Notre crainte réside bien dans l'obligation d'information qui pèse sur les médecins et les sages-femmes qui doivent proposer les tests de DPN à toute femme enceinte . Le projet de loi en l'état risque donc de donner force de loi à l'arrêté ministériel du 23 juin 2009, faisant fi de l'indignation de nombreuses personnalités morales, professionnelles et associatives qui se sont exprimées depuis deux ans. Ce serait offrir pour la première fois une assise légale aux pratiques eugéniques prénatales, et ce en rupture totale avec la législation de 2004. L'eugénisme de fait deviendrait un eugénisme de droit, institutionnalisé par l'Etat et en contradiction flagrante avec l'article 16-4 du Code civil.
Que faire ?
Afin de demeurer en cohérence avec la loi du 6 août 2004 relative à la bioéthique, avec le code de déontologie médicale, lui-même intégré au code de la santé publique, avec le Code civil lui-même qui proscrit toute sélection des individus, avec les différentes mesures positives apportées par les parlementaires de la majorité depuis plusieurs mois, nous proposerions volontiers à la prochaine commission mixte paritaire qui sera chargée à partir du 15 juin de valider définitivement la rédaction de l'article 9 de réfléchir à la formulation suivante :
Une information relative à des examens de biologie médicale et/ou d'imagerie, loyale, claire et adaptée à sa situation, peut être proposée, dans le respect des articles R. 4127-8 et R. 4127-35 du code de la santé publique, à la femme enceinte au cours d'une consultation médicale dans le but de rechercher si l'embryon ou le fœtus présente une affection d'une particulière gravité.
Nous attendons de nos élus un signal fort qui traduise le changement de regard de la société sur les enfants à naître porteurs de handicaps.

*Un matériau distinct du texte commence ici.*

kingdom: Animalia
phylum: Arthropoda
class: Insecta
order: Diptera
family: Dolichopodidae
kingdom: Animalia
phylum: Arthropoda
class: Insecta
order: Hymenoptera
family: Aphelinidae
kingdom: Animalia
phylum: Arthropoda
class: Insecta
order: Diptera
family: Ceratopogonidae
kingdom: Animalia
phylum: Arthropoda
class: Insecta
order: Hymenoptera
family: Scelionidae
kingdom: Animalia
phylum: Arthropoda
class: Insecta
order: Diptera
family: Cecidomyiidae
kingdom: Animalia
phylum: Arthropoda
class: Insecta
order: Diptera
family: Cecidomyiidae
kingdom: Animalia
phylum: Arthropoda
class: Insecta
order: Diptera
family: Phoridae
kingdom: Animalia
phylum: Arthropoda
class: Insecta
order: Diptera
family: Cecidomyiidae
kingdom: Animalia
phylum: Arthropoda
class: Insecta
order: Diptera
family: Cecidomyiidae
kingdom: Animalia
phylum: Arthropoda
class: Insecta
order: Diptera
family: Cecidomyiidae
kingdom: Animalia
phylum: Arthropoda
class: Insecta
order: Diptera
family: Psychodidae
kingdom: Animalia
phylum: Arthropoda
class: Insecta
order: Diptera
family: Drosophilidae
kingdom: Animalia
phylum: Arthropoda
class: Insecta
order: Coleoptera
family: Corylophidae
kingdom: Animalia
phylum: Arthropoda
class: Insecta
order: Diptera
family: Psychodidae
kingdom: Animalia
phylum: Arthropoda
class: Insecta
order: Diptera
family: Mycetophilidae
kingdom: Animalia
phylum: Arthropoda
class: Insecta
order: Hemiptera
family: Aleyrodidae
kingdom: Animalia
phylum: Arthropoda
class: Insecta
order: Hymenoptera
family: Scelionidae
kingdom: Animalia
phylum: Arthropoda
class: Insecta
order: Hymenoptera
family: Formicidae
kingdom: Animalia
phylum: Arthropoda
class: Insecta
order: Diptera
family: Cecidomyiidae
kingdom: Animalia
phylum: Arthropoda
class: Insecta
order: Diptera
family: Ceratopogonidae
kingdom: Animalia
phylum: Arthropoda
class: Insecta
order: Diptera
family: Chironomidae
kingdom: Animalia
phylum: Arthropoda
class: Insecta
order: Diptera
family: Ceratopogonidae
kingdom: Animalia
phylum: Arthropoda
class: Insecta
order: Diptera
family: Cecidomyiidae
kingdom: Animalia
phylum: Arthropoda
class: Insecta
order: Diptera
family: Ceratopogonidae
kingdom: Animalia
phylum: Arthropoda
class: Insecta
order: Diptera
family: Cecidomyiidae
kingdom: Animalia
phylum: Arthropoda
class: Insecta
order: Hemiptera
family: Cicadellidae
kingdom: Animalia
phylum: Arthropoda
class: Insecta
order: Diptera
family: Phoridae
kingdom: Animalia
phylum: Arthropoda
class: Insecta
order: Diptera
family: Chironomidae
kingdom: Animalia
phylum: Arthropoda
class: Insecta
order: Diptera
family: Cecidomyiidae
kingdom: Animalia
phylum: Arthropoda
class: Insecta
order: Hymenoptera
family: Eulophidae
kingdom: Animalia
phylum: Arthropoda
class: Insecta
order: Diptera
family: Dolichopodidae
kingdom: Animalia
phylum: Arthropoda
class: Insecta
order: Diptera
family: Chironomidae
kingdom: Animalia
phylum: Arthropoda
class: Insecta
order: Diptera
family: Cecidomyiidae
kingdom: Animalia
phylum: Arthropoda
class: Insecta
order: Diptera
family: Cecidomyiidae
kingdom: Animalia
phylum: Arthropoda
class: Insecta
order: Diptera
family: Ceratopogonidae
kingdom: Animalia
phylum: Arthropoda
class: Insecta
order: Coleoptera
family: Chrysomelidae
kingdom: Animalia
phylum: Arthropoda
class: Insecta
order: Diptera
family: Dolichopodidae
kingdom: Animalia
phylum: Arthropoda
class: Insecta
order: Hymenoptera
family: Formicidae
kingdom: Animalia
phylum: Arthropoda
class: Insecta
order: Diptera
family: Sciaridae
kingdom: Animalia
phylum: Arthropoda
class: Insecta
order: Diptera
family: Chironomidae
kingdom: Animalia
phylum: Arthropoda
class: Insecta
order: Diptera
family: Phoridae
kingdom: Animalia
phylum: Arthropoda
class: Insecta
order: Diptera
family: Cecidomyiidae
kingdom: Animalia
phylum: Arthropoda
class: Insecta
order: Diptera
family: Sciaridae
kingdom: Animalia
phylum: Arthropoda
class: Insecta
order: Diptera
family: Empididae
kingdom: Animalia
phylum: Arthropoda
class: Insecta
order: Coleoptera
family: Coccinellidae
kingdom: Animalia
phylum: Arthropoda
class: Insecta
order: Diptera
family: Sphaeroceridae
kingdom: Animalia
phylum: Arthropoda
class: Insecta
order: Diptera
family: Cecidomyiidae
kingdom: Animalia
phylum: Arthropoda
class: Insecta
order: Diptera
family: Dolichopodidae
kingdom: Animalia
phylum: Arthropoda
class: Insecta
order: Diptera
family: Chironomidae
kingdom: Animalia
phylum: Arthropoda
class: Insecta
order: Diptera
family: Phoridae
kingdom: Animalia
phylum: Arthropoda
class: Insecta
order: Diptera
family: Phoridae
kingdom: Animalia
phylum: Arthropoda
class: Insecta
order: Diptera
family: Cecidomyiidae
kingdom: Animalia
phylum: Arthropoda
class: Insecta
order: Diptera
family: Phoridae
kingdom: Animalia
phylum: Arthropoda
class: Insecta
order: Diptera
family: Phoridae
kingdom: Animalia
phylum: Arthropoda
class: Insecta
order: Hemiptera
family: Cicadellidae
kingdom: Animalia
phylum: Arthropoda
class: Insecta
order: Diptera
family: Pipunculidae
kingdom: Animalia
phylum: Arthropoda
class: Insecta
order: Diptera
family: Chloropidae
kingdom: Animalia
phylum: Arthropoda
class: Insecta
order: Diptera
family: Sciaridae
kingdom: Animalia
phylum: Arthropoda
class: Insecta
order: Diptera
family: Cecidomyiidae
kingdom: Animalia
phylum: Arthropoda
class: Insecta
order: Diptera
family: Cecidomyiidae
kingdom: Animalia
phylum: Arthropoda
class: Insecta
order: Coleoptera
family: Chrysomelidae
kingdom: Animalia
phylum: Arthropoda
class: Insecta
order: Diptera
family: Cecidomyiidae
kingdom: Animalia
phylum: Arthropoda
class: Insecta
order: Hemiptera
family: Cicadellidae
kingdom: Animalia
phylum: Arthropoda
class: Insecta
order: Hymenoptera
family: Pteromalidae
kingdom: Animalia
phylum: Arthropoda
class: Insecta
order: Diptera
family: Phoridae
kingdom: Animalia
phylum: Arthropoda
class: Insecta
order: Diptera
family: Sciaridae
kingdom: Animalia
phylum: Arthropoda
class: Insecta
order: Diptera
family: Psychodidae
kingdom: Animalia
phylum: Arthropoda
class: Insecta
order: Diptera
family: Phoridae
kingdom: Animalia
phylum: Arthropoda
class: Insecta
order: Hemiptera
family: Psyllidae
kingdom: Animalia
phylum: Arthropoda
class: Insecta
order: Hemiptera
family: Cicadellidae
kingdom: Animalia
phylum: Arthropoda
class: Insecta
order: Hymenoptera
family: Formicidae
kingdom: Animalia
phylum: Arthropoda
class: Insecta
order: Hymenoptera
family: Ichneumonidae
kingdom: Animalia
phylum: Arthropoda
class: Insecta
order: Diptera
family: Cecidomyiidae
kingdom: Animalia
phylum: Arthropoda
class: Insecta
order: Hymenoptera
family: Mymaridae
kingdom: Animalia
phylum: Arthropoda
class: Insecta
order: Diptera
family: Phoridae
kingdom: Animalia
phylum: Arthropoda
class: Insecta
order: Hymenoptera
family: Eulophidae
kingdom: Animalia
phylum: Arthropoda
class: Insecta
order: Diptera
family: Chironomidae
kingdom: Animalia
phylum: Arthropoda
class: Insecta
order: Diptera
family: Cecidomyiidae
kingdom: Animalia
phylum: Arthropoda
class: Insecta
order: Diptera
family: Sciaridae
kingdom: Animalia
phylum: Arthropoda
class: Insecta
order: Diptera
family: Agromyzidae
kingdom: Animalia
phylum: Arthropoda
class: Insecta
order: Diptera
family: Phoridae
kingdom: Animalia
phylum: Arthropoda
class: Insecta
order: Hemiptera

[1] Jean-Yves Nau, La France au risque de l'eugénisme ? , Grand entretien du Pr Sicard, Le Monde, 5 février 2007.
[2] François Fillon, Lettre de mission du Conseil d'Etat sur la réalisation d'une étude préalable au réexamen de la loi relative à la bioéthique, n. 206/08/SG, 11 février 2008.
[3] Conseil d'Etat, La révision des lois de bioéthique, La documentation française, mai 2009, p. 40.
[4] Rapport final, Etats généraux de la bioéthique, 1er juillet 2009, pp. 40-41.
[5] Sylvie Dellus, Le dépistage de la trisomie 21. On en fait trop ? , La question du mois, Santé magazine, septembre 2010.
[6] Dr Patrick Leblanc, Un amendement qui renforce le droit d'information du patient et la liberté du médecin , Le Quotidien du Médecin, 15 mars 2011.